Magari la sua sparata a orologeria, adesso, serve a preparare il terreno per quando, a ottobre, la radiosa modella classe 1975, verrà in Italia («il mio portafortuna», dice lei), per la nuova edizione del premio cinematografico «Martini Première», nella cui giuria siede il regista Saverio Costanzo. E l'agnizione che dopo quello spot, in cui lei, giovane e sexy, sullo sfondo d’una Portofino ultrachic, si lasciava smagliare il microabito, man mano rivelando un perfetto lato B, della sua faccia importasse nulla a nessuno, Charlize l’ha avuta proprio con la pubblicità Martini&Rossi.
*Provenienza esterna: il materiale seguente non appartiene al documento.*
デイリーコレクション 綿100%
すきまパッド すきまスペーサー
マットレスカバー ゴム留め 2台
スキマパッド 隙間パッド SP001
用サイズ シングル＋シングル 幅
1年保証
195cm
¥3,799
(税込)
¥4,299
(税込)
«Certo, appena ho potuto, ho scelto di fare l’attrice. Ma non me la sento di sputare nel piatto dove ho mangiato. Chi lavora con il proprio corpo, che sia modella, attrice o show girl televisiva, spesso lavora 15 ore al giorno, senza tregua», prosegue nel suo sfogo la testimonial di molte case che producono cosmetici, profumi, orologi. Che non sia oro tutto quel che luccica, si sapeva da tempo: nessuno crede più che la magrezza da sfilata sia frutto di Madre Natura solamente; e i sacrifici, per arrivare ai piani alti dello spettacolo, non si contano. Però sorprende questo schierarsi vibrante sulla linea Maginot delle belle con l’anima. Finché si parla di veline con tono di sufficienza (scoprendo, magari, che si tratta di laureate, però col fisico che le assiste), o di ministre tutt'altro che inguardabili (il ministro per le Pari Opportunità Mara Carfagna, stessa età di Charlize, ha studiato 8 anni pianoforte e 9 anni danza, per esempio), tutto si tiene, quanto a viperaio.
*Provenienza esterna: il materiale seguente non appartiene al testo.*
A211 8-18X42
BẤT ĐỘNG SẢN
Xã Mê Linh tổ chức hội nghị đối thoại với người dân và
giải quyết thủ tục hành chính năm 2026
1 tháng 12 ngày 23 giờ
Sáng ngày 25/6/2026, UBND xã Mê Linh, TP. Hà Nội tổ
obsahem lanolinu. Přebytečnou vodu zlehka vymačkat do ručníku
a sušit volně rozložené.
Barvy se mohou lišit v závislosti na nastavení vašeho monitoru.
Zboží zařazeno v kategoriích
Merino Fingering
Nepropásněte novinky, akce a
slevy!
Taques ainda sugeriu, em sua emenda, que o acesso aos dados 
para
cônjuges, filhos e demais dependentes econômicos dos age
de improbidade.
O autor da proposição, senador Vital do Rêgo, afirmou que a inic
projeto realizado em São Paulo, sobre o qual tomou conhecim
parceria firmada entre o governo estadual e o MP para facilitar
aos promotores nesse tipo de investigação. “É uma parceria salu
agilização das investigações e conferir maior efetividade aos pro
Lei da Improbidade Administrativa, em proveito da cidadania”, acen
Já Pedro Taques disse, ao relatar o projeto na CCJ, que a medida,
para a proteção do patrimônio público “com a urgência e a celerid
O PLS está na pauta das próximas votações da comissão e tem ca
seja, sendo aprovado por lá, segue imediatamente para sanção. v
Ma se a scendere in campo, per urlare «Sotto le gonne c’è di più!», è una diva stupenda, talentuosa e democratica (ieri la Theron era a Fresno, in California, per patrocinare la causa del matrimonio gay al «Rally Same Sex Marriage»), le cose si fanno serie. Tanto più che la stessa vita di Charlize («una bambina su quattro, ora, in Sudafrica, viene battezzata con questo nome, prima sconosciuto») è un concentrato di soprusi e di superamenti degli stessi, altro che Le regole della casa del sidro. Se oggi l’attrice si batte per i diritti delle donne e degli animali, lo si deve a un’altra agnizione da lei avuta quando, a quindici anni, vide sua madre, la tedesca Gertrud, sparare a papà Charles, un possidente d’origine francese troppo dedito alla bottiglia. Fu legittima difesa, perché oltre al gomito, papà Theron alzava le mani, ma l’efferato accadimento segnò l’adolescente, che se ne scappò in Italia, trasferendosi a Milano all'età di diciassette anni, per lavorare come fotomodella. «L’Italia è stata il mio portafortuna. E sono felice che l’azienda che mi ha lanciato in tutto il mondo si sia adoperata così tanto, per spingere nuovi talenti nel cinema.